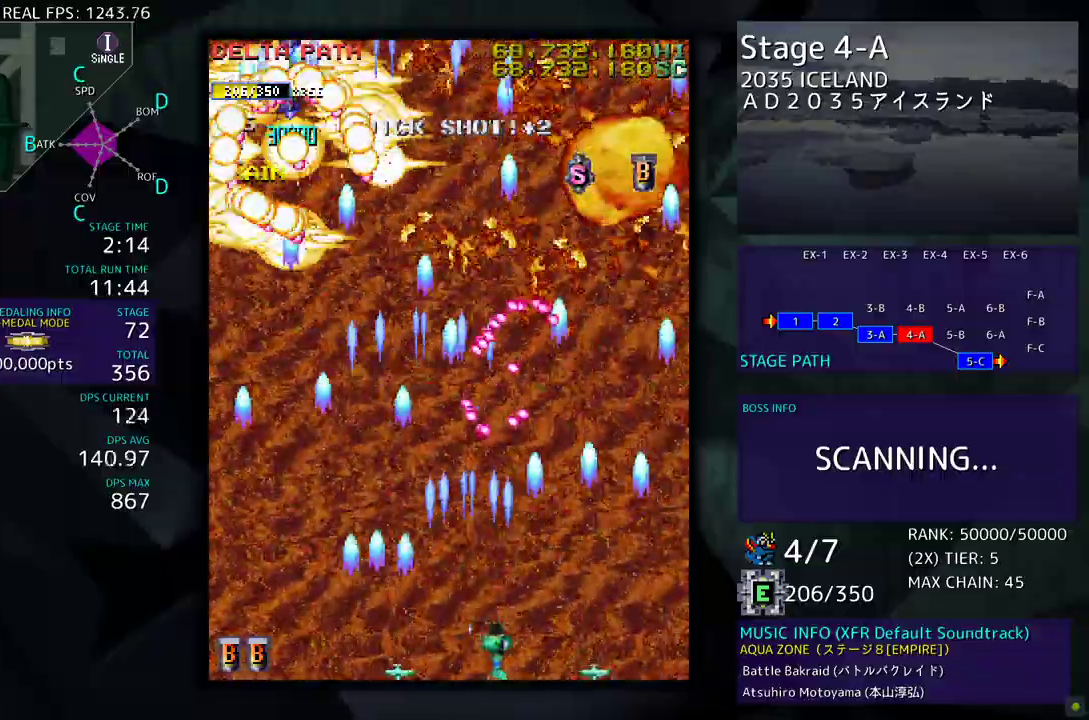
{"buttons": [], "events": [[83, "DPAD_DOWN", "up"], [133, "DPAD_UP", "down"], [350, "DPAD_RIGHT", "up"], [450, "DPAD_UP", "up"]]}
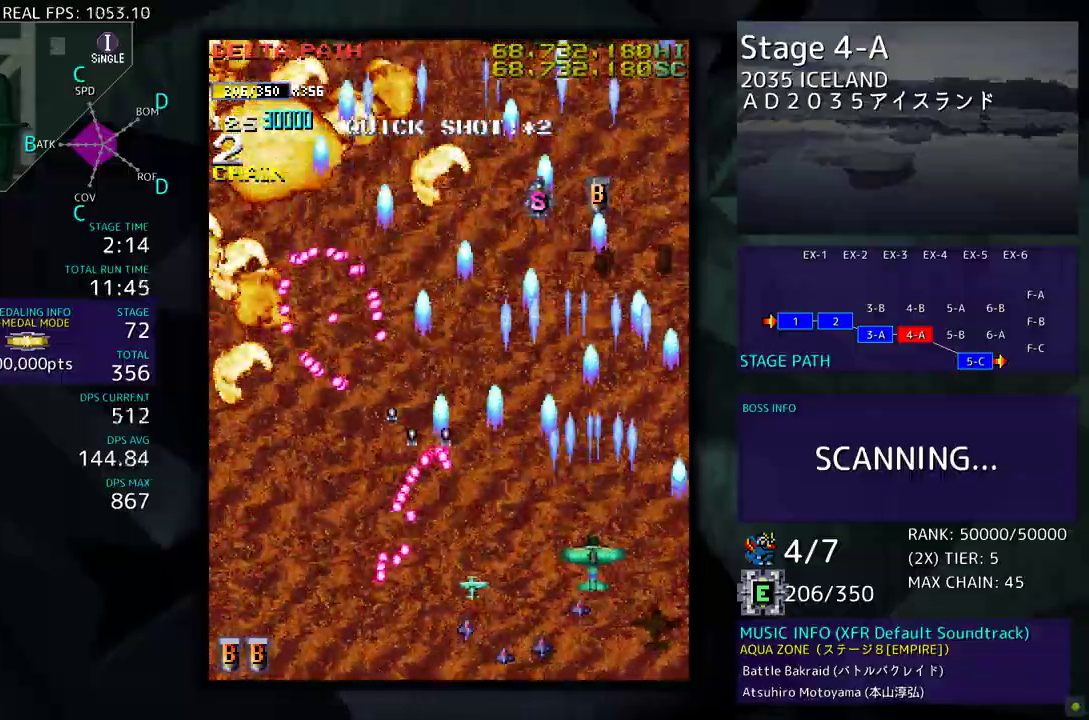
{"buttons": ["DPAD_UP"], "events": [[133, "DPAD_UP", "down"]]}
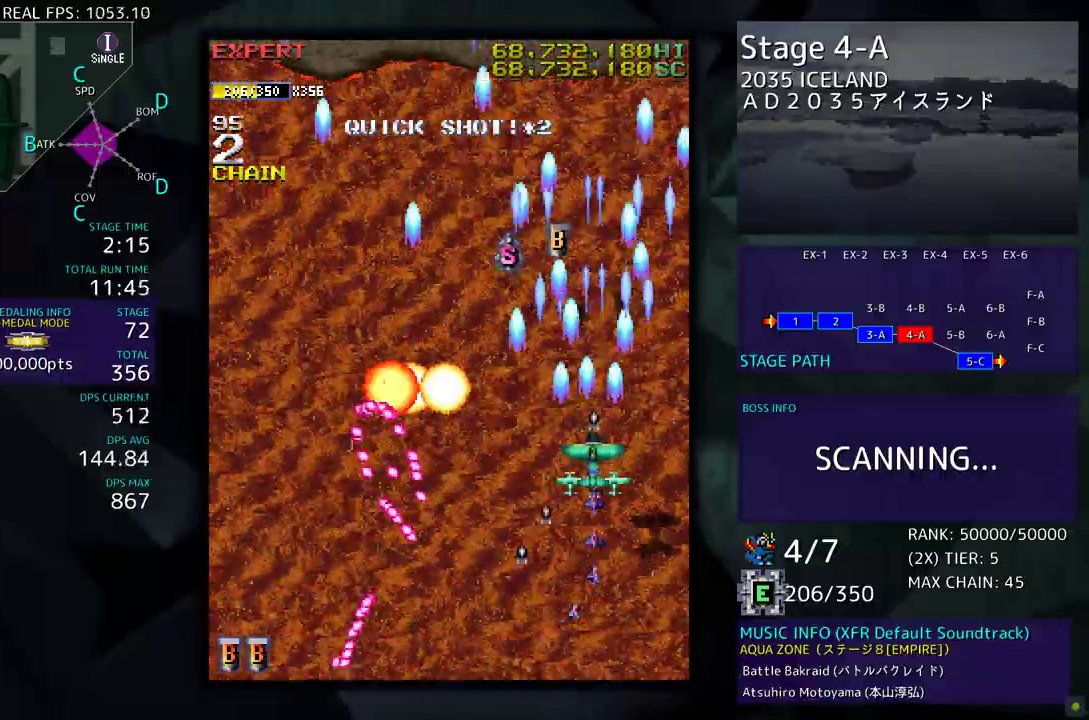
{"buttons": ["DPAD_UP", "DPAD_LEFT"], "events": [[467, "DPAD_LEFT", "down"]]}
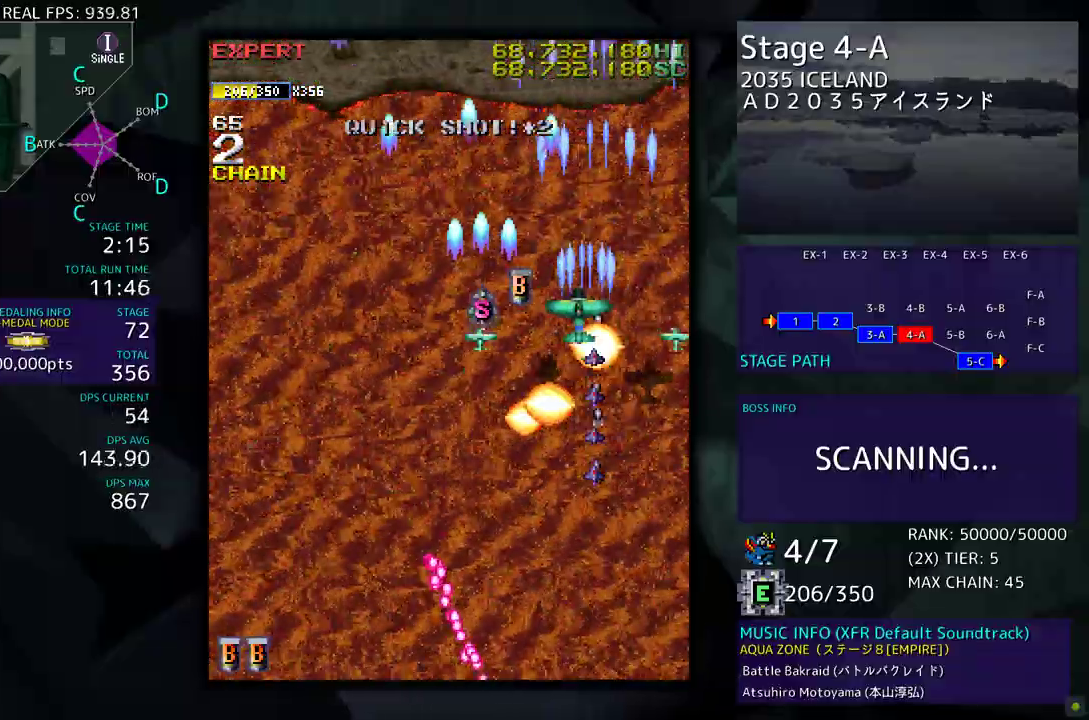
{"buttons": ["DPAD_DOWN", "DPAD_LEFT"], "events": [[33, "DPAD_UP", "up"], [250, "DPAD_DOWN", "down"]]}
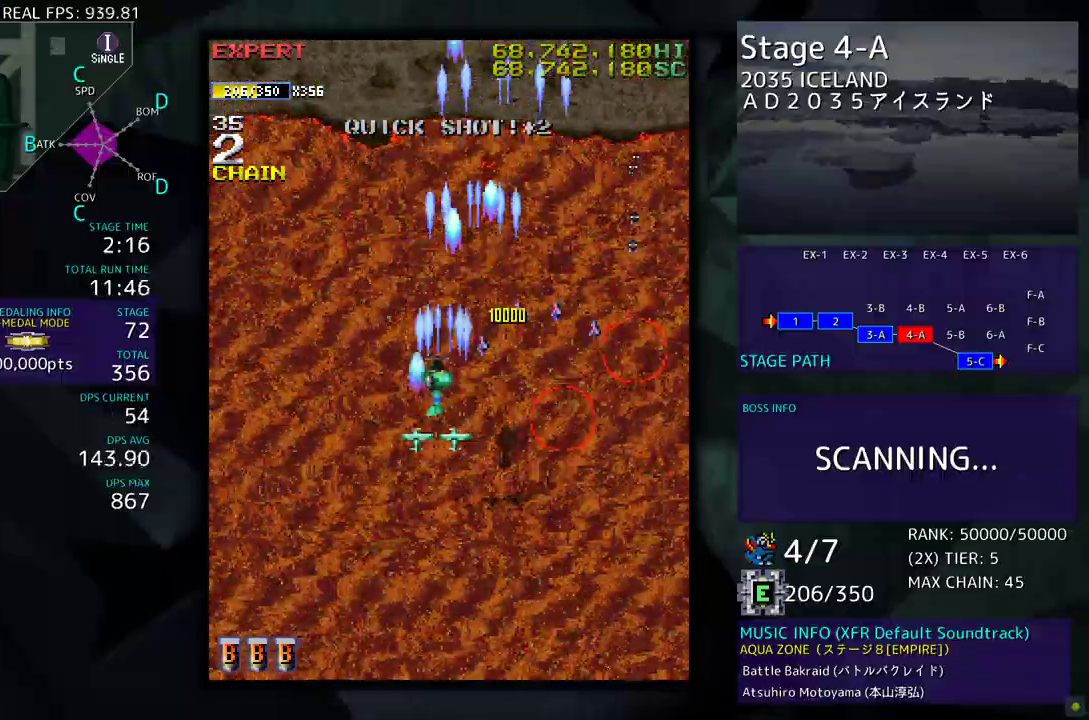
{"buttons": ["DPAD_DOWN", "DPAD_LEFT"], "events": [[367, "DPAD_LEFT", "up"], [450, "DPAD_LEFT", "down"]]}
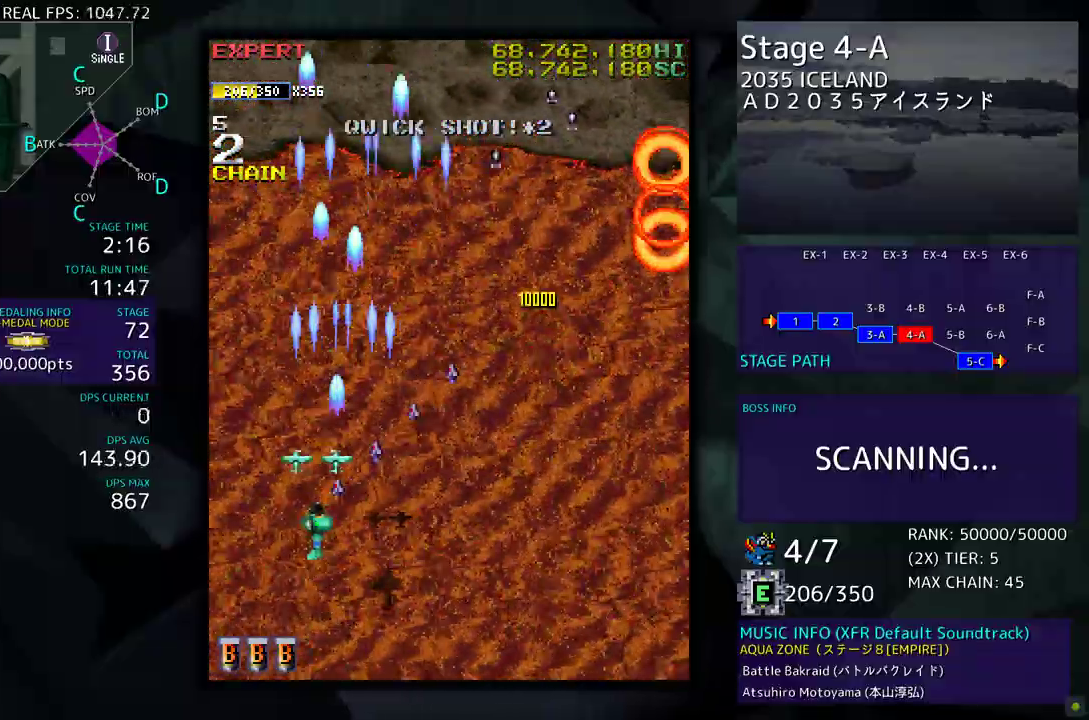
{"buttons": [], "events": [[50, "DPAD_LEFT", "up"], [250, "DPAD_DOWN", "up"]]}
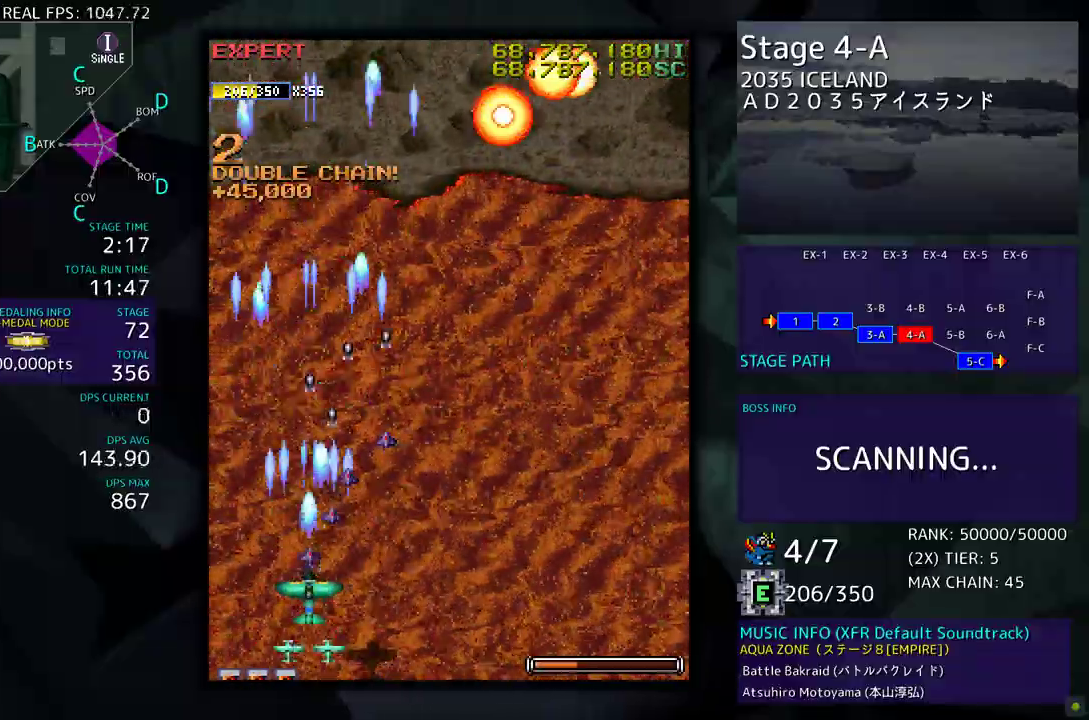
{"buttons": ["DPAD_RIGHT"], "events": [[17, "DPAD_RIGHT", "down"], [250, "DPAD_UP", "down"], [367, "DPAD_UP", "up"]]}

● ● ● ● ● ● ●

» **What to work on**
Each entry above must be repeated word for word, minus its images.

» **Answer box**
{"buttons": [], "events": [[83, "DPAD_DOWN", "up"], [133, "DPAD_UP", "down"], [350, "DPAD_RIGHT", "up"], [450, "DPAD_UP", "up"]]}
{"buttons": ["DPAD_UP"], "events": [[133, "DPAD_UP", "down"]]}
{"buttons": ["DPAD_UP", "DPAD_LEFT"], "events": [[467, "DPAD_LEFT", "down"]]}
{"buttons": ["DPAD_DOWN", "DPAD_LEFT"], "events": [[33, "DPAD_UP", "up"], [250, "DPAD_DOWN", "down"]]}
{"buttons": ["DPAD_DOWN", "DPAD_LEFT"], "events": [[367, "DPAD_LEFT", "up"], [450, "DPAD_LEFT", "down"]]}
{"buttons": [], "events": [[50, "DPAD_LEFT", "up"], [250, "DPAD_DOWN", "up"]]}
{"buttons": ["DPAD_RIGHT"], "events": [[17, "DPAD_RIGHT", "down"], [250, "DPAD_UP", "down"], [367, "DPAD_UP", "up"]]}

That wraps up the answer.